Le crédit solidaire est quelque fois un cadeau empoisonné.
Muvunyi regrette d’avoir accepté de contracter un crédit collectif
C’est le même son de cloche pour Justin Muvunyi habitant la zone Ngagara. Ils se sont mis ensemble à sept collègues pour contracter un crédit collectif. Deux de ses collègues sont partis en Europe. Par conséquent, les cinq qui restent sont entrain de rembourser ce crédit. Muvunyi regrette d’avoir accepté de contracter ce type de crédit. Selon lui, le crédit solidaire est quelque fois un cadeau empoisonné.
Un agent d’une banque de la place qui travaille dans le service crédit affirme que les consommateurs des services financiers qui contractent des crédits collectifs rencontrent souvent des problèmes. Une ou deux personnes qui constituent l’équipe peut être licencié ou abandonner le travail. Dans ce cas, cet agent fait savoir que la banque ne croise pas les bras. Elle retranche ce crédit sur les salaires de ceux qui sont encore au travail. «Nous constatons avec amertume que c’est un lourd fardeau pour ces clients. Néanmoins, nous n’avons pas d’autres choix», déplore-t-il. Il fait remarquer que la plupart des consommateurs des services financiers préfèrent contracter des crédits collectifs, car ils s’accordent à un taux d’intérêt très minime par rapport aux autres types de crédits. Selon toujours lui, si on contracte de crédit collectif, les banques et les IMFs en profitent. Le taux de non remboursement de crédit est presque nul. Ce qui est un grand plaisir pour les banques et les IMFs. Cela permet de perpétuer de l’activité bancaire. Ce qui revêt une importance toute particulière, car il conditionne en grande partie celui de la vie économique d’un pays.
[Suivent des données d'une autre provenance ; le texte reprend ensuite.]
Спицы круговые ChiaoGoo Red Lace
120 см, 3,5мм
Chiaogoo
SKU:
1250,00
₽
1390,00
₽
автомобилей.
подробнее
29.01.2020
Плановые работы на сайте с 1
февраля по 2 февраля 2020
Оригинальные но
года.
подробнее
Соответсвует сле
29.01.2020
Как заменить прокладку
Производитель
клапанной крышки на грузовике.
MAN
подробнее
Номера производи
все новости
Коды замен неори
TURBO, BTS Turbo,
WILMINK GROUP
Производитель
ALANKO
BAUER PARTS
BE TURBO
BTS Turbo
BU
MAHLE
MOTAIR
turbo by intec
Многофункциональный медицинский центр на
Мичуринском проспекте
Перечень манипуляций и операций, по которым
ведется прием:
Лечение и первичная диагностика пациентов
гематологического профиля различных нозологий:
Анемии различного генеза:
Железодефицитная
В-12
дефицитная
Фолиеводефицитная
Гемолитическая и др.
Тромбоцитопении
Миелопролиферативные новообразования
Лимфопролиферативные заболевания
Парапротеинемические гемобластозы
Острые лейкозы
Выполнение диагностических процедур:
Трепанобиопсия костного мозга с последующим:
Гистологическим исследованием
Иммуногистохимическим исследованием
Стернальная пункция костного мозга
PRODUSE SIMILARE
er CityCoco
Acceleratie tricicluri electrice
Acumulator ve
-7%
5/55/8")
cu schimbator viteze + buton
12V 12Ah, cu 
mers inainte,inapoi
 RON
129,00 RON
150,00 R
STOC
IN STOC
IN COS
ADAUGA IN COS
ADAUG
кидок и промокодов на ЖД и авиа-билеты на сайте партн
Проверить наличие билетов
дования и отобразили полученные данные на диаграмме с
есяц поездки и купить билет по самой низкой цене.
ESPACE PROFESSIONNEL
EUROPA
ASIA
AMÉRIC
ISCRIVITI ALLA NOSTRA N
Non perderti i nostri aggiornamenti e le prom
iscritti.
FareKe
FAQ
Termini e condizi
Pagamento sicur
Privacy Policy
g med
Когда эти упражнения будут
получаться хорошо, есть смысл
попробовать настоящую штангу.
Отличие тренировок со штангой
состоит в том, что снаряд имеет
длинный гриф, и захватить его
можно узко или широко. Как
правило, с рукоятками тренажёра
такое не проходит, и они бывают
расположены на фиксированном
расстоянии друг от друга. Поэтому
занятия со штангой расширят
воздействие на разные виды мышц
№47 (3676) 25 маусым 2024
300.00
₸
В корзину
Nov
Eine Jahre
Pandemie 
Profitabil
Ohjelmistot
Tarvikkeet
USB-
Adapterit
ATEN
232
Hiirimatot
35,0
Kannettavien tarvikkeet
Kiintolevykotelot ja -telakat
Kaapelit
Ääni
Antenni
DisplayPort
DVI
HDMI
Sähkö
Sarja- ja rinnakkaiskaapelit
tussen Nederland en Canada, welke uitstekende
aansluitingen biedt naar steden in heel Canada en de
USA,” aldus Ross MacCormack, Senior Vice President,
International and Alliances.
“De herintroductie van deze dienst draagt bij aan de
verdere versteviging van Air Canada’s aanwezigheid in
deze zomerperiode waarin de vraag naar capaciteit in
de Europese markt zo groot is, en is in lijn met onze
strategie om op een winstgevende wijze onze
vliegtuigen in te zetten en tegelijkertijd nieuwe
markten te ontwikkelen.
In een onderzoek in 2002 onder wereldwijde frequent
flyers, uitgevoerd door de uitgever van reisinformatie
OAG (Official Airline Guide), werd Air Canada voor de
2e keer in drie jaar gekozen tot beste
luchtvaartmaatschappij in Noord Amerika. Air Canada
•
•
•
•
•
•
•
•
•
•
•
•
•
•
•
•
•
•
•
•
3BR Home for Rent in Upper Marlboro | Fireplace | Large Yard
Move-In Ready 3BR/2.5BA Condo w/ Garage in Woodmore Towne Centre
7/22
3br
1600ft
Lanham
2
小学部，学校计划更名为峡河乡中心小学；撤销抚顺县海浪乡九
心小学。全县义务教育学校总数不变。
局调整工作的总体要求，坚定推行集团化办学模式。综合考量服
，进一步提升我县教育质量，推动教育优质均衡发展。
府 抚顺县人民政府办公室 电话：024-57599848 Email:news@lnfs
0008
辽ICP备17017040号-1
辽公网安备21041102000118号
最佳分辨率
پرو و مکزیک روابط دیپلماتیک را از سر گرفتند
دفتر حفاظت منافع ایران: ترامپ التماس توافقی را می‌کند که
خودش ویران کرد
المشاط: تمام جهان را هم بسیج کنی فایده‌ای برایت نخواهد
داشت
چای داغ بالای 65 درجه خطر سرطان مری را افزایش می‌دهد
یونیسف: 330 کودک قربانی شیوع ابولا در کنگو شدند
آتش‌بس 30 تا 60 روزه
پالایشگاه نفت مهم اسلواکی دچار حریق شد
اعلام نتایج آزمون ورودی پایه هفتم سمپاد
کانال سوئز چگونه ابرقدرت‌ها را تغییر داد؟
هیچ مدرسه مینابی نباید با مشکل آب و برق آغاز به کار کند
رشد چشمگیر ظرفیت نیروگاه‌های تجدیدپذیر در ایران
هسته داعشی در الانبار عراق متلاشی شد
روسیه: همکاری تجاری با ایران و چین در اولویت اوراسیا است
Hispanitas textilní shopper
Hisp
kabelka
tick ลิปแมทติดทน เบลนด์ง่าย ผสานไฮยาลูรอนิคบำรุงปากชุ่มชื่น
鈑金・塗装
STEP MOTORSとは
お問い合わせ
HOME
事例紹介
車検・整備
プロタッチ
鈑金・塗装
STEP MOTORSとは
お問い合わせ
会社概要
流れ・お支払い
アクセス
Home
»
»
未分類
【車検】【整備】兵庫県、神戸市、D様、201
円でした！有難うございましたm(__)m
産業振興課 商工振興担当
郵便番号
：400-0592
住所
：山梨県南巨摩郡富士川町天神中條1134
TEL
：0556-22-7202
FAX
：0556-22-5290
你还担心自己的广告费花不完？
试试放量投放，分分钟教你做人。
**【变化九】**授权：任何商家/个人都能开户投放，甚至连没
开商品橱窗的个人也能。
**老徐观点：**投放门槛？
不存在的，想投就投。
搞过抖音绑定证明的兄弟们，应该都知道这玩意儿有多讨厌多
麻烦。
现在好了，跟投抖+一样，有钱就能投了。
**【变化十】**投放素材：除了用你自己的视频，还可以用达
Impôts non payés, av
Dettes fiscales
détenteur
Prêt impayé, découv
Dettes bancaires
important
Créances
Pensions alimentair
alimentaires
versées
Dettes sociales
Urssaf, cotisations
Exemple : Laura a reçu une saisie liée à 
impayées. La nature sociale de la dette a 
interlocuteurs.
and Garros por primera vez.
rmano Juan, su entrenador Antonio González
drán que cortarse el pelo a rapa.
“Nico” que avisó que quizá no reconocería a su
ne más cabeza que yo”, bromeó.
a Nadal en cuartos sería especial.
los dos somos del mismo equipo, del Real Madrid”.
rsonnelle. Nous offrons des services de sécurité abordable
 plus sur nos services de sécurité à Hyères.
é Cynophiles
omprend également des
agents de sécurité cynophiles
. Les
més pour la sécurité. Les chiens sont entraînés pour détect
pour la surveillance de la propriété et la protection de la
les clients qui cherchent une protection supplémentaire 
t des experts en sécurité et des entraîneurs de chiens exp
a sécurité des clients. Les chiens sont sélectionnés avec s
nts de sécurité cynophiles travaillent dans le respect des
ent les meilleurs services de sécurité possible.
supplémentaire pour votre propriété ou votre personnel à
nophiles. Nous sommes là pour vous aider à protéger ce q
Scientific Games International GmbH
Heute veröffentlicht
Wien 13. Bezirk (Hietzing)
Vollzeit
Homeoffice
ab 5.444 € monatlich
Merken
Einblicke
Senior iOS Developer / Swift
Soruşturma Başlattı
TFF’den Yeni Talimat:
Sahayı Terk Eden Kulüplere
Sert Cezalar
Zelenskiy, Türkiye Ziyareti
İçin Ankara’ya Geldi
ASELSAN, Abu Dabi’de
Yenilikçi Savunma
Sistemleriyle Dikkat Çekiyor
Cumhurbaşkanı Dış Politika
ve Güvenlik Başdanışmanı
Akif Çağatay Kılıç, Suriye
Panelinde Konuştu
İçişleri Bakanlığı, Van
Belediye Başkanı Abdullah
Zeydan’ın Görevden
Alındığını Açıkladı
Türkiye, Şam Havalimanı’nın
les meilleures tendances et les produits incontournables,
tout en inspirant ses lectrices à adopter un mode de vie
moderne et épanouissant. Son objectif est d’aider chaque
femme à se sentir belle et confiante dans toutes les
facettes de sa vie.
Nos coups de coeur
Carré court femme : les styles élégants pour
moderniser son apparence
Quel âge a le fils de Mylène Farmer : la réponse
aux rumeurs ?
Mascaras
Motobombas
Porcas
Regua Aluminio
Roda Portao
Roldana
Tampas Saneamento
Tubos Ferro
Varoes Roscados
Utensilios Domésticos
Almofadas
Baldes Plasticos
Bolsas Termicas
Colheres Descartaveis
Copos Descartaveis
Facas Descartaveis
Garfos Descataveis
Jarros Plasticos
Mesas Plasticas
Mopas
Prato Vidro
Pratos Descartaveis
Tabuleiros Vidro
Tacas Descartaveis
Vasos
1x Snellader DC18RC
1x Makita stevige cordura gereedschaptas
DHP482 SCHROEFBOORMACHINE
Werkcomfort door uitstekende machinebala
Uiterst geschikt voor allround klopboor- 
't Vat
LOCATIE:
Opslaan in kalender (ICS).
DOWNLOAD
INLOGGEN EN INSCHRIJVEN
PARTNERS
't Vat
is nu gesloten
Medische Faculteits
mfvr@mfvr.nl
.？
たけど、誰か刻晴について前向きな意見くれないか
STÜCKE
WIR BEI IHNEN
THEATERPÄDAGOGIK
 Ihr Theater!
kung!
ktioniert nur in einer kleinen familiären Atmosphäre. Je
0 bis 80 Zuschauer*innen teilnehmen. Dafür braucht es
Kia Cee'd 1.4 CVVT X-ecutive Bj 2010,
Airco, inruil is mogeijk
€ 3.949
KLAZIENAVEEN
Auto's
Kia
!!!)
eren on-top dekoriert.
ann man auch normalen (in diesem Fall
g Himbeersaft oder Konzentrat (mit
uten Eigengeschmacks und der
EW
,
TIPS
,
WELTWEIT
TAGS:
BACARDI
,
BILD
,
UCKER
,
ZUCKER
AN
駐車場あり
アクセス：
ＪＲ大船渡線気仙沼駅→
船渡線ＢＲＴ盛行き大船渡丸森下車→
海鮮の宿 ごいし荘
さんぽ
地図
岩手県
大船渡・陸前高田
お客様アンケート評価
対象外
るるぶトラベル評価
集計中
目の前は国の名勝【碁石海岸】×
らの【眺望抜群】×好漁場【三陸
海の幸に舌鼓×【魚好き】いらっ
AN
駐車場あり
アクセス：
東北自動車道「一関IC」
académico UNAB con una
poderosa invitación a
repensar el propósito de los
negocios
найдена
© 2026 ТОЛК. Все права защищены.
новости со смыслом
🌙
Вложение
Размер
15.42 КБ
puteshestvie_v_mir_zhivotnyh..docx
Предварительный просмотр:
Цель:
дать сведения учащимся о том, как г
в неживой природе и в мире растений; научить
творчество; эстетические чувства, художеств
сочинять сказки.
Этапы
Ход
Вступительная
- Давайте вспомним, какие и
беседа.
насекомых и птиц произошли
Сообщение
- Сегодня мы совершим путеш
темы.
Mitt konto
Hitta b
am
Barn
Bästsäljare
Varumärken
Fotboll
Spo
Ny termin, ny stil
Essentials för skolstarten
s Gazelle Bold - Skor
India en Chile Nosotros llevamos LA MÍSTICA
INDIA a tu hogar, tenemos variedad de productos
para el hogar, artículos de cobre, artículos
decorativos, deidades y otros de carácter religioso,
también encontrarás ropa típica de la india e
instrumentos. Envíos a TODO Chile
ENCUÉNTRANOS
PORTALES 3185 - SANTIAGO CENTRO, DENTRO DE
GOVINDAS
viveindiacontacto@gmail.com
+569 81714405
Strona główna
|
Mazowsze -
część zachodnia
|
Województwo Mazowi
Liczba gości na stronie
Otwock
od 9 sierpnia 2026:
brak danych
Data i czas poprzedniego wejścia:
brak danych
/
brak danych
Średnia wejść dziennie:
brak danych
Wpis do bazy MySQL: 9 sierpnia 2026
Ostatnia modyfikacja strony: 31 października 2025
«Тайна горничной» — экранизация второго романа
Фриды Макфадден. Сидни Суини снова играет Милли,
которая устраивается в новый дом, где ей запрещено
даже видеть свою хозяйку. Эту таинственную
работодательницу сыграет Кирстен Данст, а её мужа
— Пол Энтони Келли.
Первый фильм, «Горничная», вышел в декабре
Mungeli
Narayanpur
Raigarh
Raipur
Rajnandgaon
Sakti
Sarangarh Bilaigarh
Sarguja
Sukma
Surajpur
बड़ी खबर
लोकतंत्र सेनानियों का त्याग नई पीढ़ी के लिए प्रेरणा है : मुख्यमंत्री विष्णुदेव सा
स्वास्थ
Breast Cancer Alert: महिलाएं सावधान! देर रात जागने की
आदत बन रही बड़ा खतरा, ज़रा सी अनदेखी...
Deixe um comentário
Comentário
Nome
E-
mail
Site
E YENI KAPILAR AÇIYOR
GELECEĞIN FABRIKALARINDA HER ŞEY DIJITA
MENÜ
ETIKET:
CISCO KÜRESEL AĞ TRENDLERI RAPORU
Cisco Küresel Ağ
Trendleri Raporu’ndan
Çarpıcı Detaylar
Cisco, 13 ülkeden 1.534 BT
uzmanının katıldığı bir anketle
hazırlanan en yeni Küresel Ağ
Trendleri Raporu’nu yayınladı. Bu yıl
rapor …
Ce banquier indique que le crédit et le capital en général constituent une donnée importante en tant que facteurs de production, et partant, que moteurs de développement économique. Par ailleurs, le crédit est inséparable du risque. En effet, au sein des institutions bancaires, il fait savoir que la maîtrise du risque, sa gestion, la spécialisation dans les activités et l’anticipation surtout dans la gestion de l’encaisse disponible sont des mots clés sur lesquels les responsables doivent agir pour ne pas se heurter à la cessation des activités. Elles doivent rendre disponibles les ressources, mais aussi stimuler les clients tout en veillant à leurs possibilités de remboursement ; d’où la nécessité de maîtriser la gestion du risque.
Notons qu’il ajoute que le banquier doit prendre le maximum de précautions afin que le risque de non remboursement soit le plus faible possible et limité à des cas de force majeure ou totalement imprévisibles. Et ceci est d’autant plus important qu’au Burundi, l’activité économique s’est fortement dégradée ces dernières années augmentant ainsi le risque de non remboursement des crédits bancaires. Selon lui, l’une des finalités d’un crédit est son remboursement. Or, dans des cas de plus en plus fréquents, les remboursements ne s’effectuent pas à l’échéance prévue. Parfois, ils se trouvent même définitivement compromis. Dans cette situation, la banque voit se matérialiser un risque de contrepartie et doit essayer de procéder, le plus rapidement possible au recouvrement de sa créance. Elle doit aussi prendre d’autres stratégies pour éviter la reprise d’autres incidents de paiements. Les banques burundaises qu’elles soient de petite taille ou de grande taille font recours à différentes méthodes de gestion qui leur permettent de se couvrir contre les risques des crédits bancaires pour améliorer leurs performances à différents niveaux.